Wiki pages this source may touch

Verification notes

  • 2026-06-01 fresh ingest (Claude Opus 4.7, autonomous v2.0 manual-fetch skill, NEW path). Three identity checks against wiki/sources/ returned no match: DOI 10.22034/ehpr.2026.554453.1004 not present; raw_handle: MFK_11-2024-article-238039 not present; cite-key collision check for seifi returned no existing pages. Source page written from scratch.
  • Source identification. Mehran Seifi (sole author), “Investigation of the concentration of chemical compounds in toys,” Environmental Health and Pollution Research, 2026, 1(1), 43–48, DOI 10.22034/ehpr.2026.554453.1004, published 02 January 2026, open-access CC BY 4.0 per the licence stamp on the final page. The journal is in its first issue (Volume 1, Issue 1, January 2026) and the title page prints a placeholder ISSN (××××-××××) suggesting the ISSN has not yet been assigned at time of publication. The publisher imprint is “Greens Trust.” Journal website cited as www.ehpr.ir.

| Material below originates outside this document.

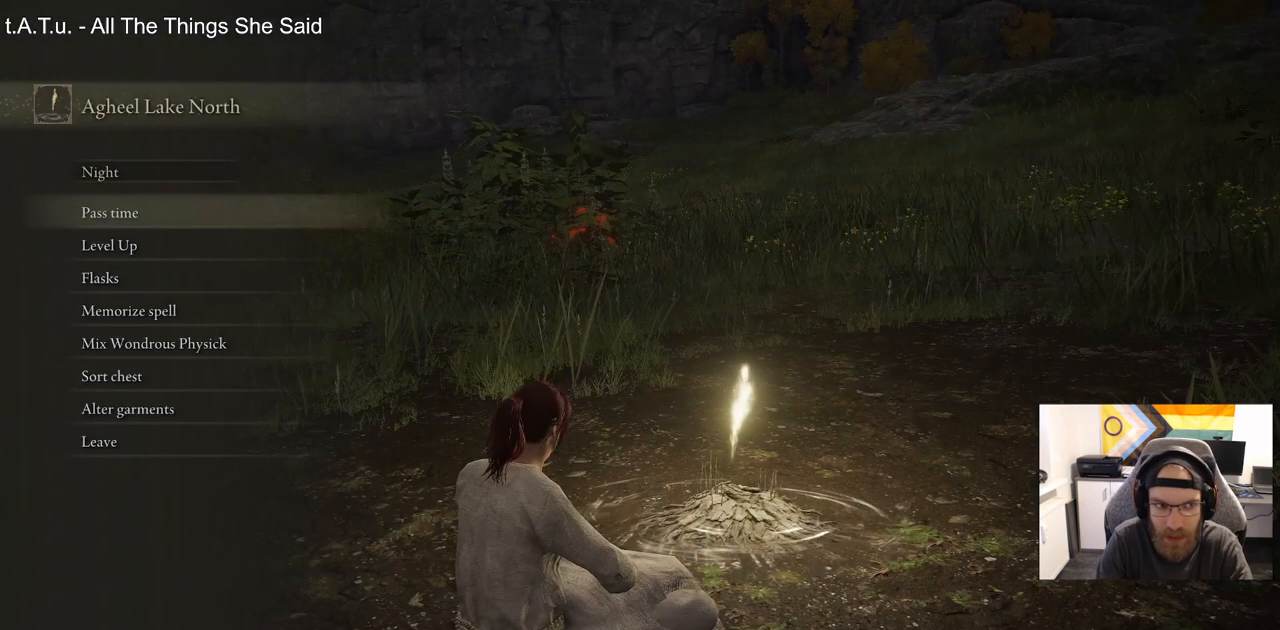
{"buttons": ["DPAD_DOWN"], "left_stick": "center", "right_stick": "center", "events": [[17, "DPAD_DOWN", "down"], [133, "DPAD_DOWN", "up"], [250, "DPAD_DOWN", "down"], [333, "DPAD_DOWN", "up"], [450, "DPAD_DOWN", "down"]]}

  • Source-tier rationale. evidence_tier: B. Per CLAUDE.md Part 13, A-tier is reserved for peer-reviewed primary studies in established journals, government/agency reports, and authoritative scientific opinions. This paper has multiple quality flags that argue against A-tier classification: (i) brand-new journal (Vol 1 Issue 1) with placeholder ISSN, no established editorial track record, no indexing in PubMed/Scopus/Web of Science verifiable at ingest time; (ii) single-author study from a Student Research Committee, with no co-author oversight on data analysis or arithmetic; (iii) methods documentation is brief — no LODs, LOQs, recovery percentages, certified reference materials, or instrument identifiers reported; (iv) Cr speciation method (HPLC-ICP-MS) mentioned but no speciated values reported; (v) PCA “employed to identify clustering patterns” with no PCA results reported; (vi) AI translation use declared on the manuscript itself; (vii) multiple paper-internal data-integrity inconsistencies between Table 1 (mean ± SD) and Table 3 (% non-compliance) — when mean ± 1 SD straddles the EU limit, the reported non-compliance rate is mathematically much lower than the implied normal-distribution rate (documented in detail below). B-tier reflects that the paper’s direction-of-finding (painted-wood > plastic > rubber > plush for Pb; rubber > plastic > painted-wood > plush for DEHP) is supported by the data presented, while the absolute point estimates carry more uncertainty than the SDs alone suggest. The paper is informative for HMTc Cat 21 routing (where it contributes material-stratification evidence consistent with the corpus pattern) but should not be the sole anchor for any specific threshold value.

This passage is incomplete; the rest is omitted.